Paclite ist super. Kostet halt. 

Früher gabs bei http://www.outdoor-broker.de/ öfters mal welche von Berghaus im Angebot. Die sind gut.


----------



## beetle (24. August 2012)

Gibt gerade was. Allerdings halt kein kleines Packmaß.

http://www.outdoor-broker.de/berghaus-mera-peak-hardshell.html


----------



## garbel (24. August 2012)

Bei mir haben bis jetzt alle Membranen, die ich so anhatte, mehr oder weniger versagt - und ich bin kein Supermonsterschwitzer. Diverse von Gore und meine aktuelle Regenjacke aus Event-Membrane. In der Event steht die Suppe eben erst nach 30 Minuten und nicht nach 20 Minuten wie in den Gores.

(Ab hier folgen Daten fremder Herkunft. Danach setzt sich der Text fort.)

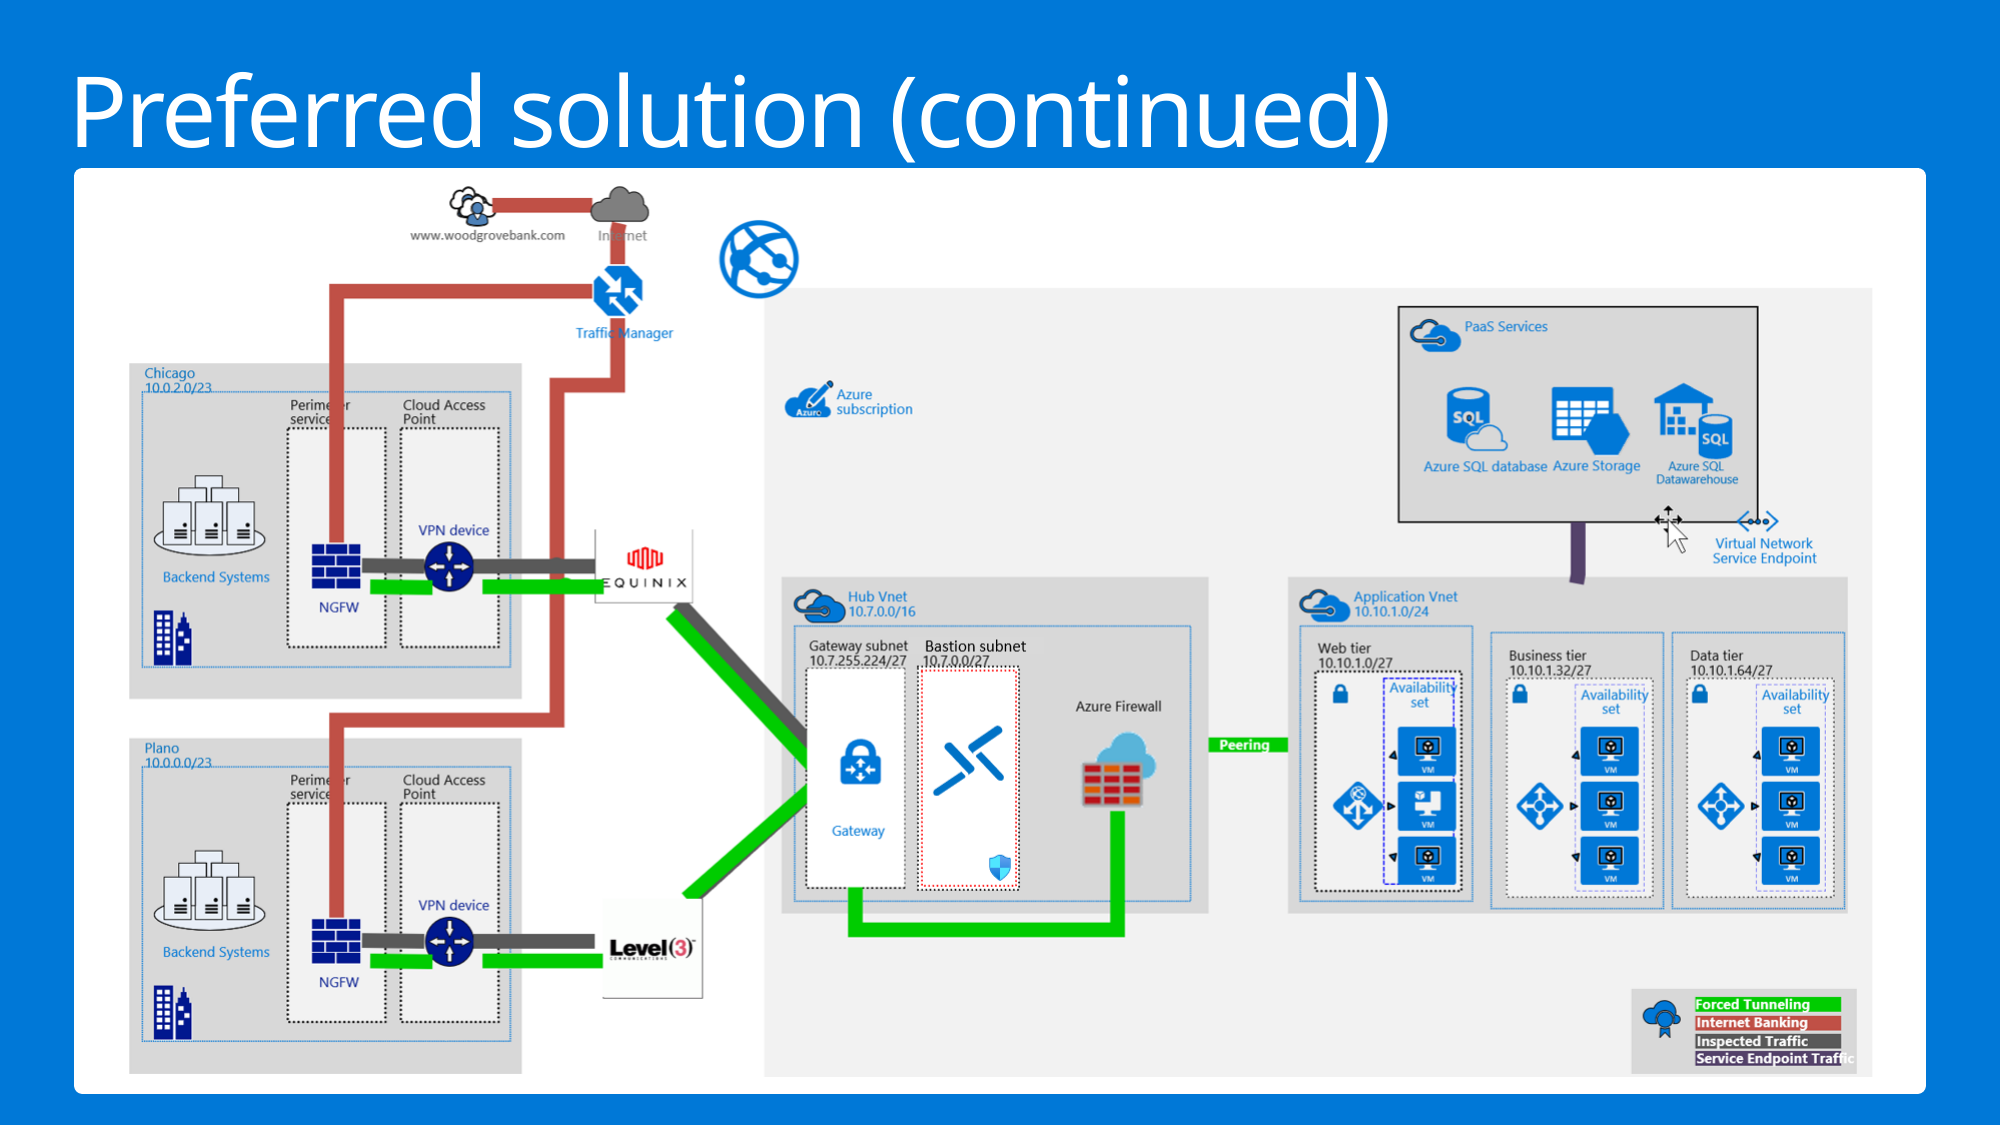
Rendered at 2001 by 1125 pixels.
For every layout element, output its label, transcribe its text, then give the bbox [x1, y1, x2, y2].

picture [90, 184, 1910, 1078]
title Preferred solution (continued) [44, 47, 1957, 196]
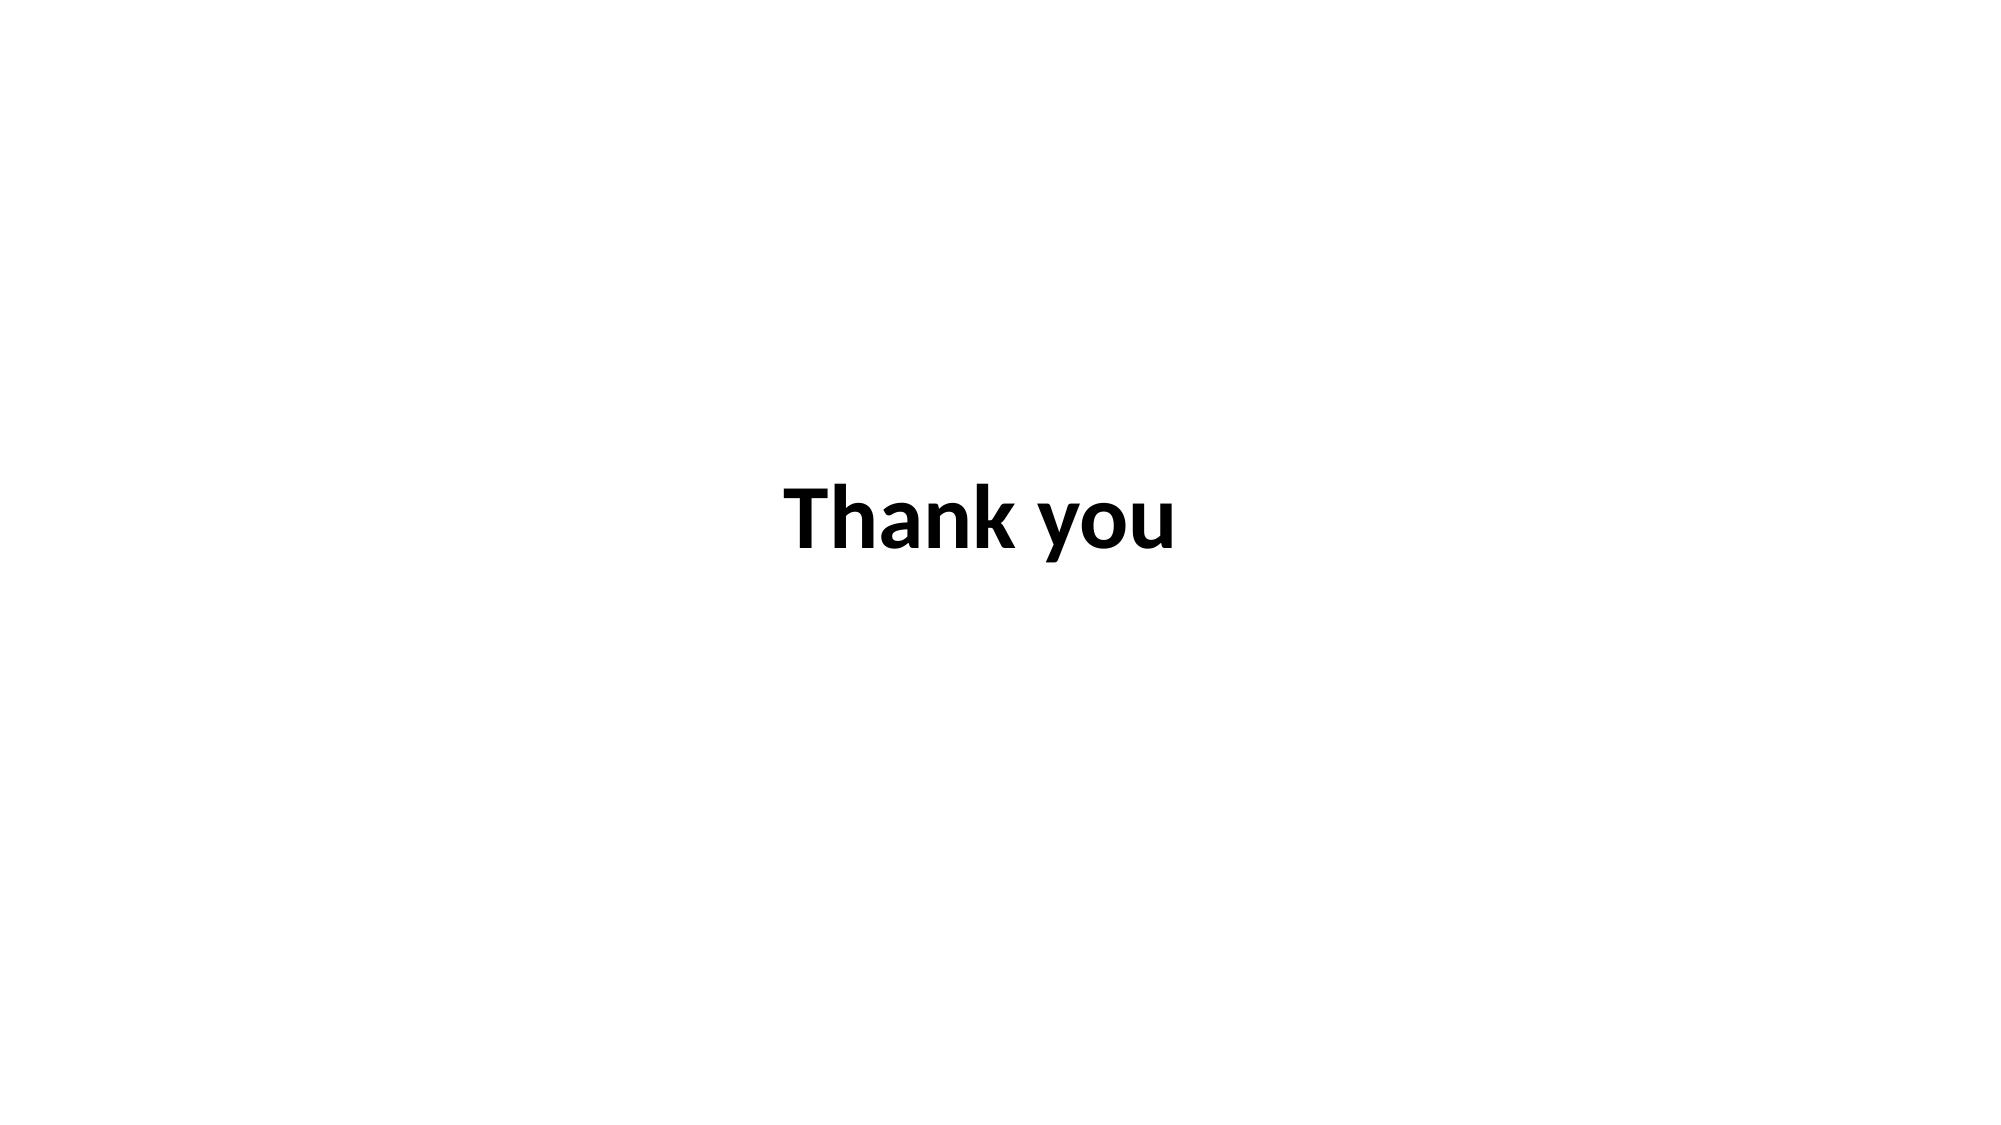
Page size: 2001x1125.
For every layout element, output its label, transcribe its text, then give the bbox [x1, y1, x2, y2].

text_box Thank you [624, 449, 1338, 575]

Gibt es denn immer noch keine Imprägnierung, an der Wasser dauerhaft abperlt, dann könnte man sich den ganzen Membranequatsch sparen. Die Evolution hat auch keine Membrane als Nässeschutz erfunden, von daher kann das wohl nicht der richtige Weg sein...


----------



## Yossarian (24. August 2012)

Hat sie nicht? Was ist dann deine Haut? Plastikfolie?
Jede deiner Zellen hat ne Membran.


----------



## Wolfgang-Staige (1. September 2012)

Ich möchte auch Mammut empfehlen. Absolut dicht.


----------